Perhaps, a more penetrating question is: “Why should I forgive others?” We must forgive others or our own sins will remain unforgiven. Jesus taught us to pray as follows: “forgive us our debts, as we also have forgiven our debtors” (Mt. 6:12). Then, He adds: “for if you forgive men for their transgressions, your heavenly Father will also forgive you. But if you do not forgive men, then your Father will not forgive your transgressions” (Mt. 6:14-15). Sounds like people have always struggled with forgiveness. But someone might object, saying, “I would forgive, but they do not deserve it!” While that may be true, neither do we deserve God’s forgiveness.
Closely related to our need for God’s forgiveness, is the question of how often must we forgive others. Peter asked, “‘Lord, how often shall my brother sin against me and I forgive him? Up to seven times?’ Jesus said to him, ‘I do not say to you, up to seven times, but up to seventy times seven’” (Mt. 18:15-20). Peter may have thought he was being generous in being willing to forgive seven times; after all, the Jewish rabbis taught that a man should only be forgiven three times. We might say that it was a “three strikes and you’re out” policy on forgiveness. But, Peter doubled that amount and added one more for good measure. He might have even patted himself on the back, thinking that Jesus would be proud of the way he had grasped His teaching about forgiveness. But, instead of praise, Jesus provided correction. He replied, “Not seven times, but seventy times seven.” Peter’s math was way off.

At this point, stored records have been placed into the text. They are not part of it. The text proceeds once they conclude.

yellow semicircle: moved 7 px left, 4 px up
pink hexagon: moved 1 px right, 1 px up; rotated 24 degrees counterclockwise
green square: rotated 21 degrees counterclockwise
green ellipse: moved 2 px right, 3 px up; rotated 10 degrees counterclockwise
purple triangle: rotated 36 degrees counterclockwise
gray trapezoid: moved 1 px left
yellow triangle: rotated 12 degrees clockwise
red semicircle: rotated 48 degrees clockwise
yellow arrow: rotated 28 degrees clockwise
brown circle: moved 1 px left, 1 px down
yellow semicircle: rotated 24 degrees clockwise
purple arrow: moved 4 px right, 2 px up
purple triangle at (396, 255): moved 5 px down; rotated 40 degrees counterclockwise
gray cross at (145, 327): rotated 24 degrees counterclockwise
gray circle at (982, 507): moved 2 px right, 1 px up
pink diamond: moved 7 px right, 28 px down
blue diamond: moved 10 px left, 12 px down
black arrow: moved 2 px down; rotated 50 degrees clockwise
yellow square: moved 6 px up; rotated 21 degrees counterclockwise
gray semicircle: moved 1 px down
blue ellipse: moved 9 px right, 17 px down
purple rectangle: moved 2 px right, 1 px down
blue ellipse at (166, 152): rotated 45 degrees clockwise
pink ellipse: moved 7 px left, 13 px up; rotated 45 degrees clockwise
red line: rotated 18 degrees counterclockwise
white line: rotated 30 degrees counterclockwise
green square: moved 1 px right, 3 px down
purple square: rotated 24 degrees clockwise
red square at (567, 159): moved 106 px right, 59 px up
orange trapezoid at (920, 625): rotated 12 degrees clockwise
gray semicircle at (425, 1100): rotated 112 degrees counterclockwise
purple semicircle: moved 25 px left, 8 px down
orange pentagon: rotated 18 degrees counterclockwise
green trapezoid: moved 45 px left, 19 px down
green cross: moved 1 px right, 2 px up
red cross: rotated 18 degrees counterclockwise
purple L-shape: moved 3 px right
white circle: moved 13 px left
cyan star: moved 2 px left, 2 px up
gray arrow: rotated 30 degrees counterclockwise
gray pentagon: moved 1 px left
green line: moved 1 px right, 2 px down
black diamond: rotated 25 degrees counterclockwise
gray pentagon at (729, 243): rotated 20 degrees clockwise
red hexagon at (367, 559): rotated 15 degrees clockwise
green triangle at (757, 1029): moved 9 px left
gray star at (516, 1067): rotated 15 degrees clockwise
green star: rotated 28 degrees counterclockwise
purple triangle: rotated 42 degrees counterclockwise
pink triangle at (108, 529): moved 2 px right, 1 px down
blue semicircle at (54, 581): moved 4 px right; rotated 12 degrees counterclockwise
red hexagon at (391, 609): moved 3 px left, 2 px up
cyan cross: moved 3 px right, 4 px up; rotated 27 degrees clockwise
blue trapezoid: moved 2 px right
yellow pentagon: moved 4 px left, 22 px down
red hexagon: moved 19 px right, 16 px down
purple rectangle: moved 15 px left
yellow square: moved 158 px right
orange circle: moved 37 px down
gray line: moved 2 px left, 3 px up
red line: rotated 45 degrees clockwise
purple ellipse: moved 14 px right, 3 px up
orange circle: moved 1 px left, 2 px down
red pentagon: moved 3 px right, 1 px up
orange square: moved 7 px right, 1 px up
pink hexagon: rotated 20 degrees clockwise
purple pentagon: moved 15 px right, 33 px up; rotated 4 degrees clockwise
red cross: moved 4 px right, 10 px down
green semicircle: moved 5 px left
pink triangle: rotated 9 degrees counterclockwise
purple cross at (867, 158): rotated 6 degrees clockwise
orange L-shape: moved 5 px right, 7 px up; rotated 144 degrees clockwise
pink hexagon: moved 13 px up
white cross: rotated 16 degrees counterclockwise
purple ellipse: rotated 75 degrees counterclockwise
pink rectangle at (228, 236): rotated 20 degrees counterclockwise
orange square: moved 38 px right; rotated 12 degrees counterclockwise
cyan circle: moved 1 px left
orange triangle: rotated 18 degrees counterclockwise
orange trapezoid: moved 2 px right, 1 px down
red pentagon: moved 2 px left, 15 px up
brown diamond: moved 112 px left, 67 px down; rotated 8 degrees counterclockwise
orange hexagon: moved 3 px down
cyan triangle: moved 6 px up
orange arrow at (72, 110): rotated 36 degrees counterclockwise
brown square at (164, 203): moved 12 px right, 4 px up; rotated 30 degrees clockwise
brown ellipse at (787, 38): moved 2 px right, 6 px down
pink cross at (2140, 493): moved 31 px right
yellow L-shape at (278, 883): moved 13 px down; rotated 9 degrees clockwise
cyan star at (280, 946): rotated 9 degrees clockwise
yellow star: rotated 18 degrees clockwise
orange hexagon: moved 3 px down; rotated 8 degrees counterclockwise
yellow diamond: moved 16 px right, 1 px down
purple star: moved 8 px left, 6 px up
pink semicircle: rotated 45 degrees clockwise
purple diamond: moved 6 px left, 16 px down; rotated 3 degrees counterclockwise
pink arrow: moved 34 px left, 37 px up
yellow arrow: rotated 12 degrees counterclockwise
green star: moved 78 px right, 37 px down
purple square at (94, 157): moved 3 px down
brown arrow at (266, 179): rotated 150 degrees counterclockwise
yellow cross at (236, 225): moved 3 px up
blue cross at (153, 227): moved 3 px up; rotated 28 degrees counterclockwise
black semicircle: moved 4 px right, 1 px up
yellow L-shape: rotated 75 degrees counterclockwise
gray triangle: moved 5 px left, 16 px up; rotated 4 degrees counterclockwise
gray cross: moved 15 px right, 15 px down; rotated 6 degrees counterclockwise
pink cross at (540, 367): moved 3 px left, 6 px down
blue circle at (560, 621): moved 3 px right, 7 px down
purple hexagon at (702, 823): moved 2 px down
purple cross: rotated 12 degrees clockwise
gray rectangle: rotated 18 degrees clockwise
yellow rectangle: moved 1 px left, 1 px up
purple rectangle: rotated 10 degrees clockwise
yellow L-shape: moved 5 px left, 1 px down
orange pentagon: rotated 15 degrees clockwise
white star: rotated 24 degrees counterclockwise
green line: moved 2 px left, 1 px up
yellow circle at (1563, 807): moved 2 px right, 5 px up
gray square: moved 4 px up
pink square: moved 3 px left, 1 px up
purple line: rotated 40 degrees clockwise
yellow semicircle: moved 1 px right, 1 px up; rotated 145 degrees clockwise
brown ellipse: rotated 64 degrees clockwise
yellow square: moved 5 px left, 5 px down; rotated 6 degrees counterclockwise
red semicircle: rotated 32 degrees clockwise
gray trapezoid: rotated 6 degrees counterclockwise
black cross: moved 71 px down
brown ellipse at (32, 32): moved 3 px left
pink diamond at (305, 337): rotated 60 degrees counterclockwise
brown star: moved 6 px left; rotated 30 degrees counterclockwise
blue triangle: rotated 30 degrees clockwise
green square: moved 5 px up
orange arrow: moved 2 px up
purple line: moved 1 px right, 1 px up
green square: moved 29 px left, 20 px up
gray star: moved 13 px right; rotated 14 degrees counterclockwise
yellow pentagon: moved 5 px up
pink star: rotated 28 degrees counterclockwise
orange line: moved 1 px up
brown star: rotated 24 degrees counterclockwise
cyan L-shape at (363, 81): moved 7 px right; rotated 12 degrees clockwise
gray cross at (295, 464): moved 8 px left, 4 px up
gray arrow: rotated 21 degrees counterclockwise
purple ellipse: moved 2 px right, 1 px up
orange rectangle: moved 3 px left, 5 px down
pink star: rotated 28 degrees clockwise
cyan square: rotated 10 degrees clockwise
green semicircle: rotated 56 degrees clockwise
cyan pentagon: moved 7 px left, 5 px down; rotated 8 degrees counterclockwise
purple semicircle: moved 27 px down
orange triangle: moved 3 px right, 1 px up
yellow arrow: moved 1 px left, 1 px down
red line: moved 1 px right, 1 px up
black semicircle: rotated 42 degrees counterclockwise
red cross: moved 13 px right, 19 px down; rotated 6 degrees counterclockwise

The number “seven” often has a special meaning in the Bible. Seven or multiples of seven sometimes imply completeness or perfection. It is likely that Jesus was suggesting to Peter that forgiveness ought to occur an inexhaustible number of times. He was not teaching Peter to forgive 490 times and no more. He is saying that we must always be willing to forgive. Once is not enough.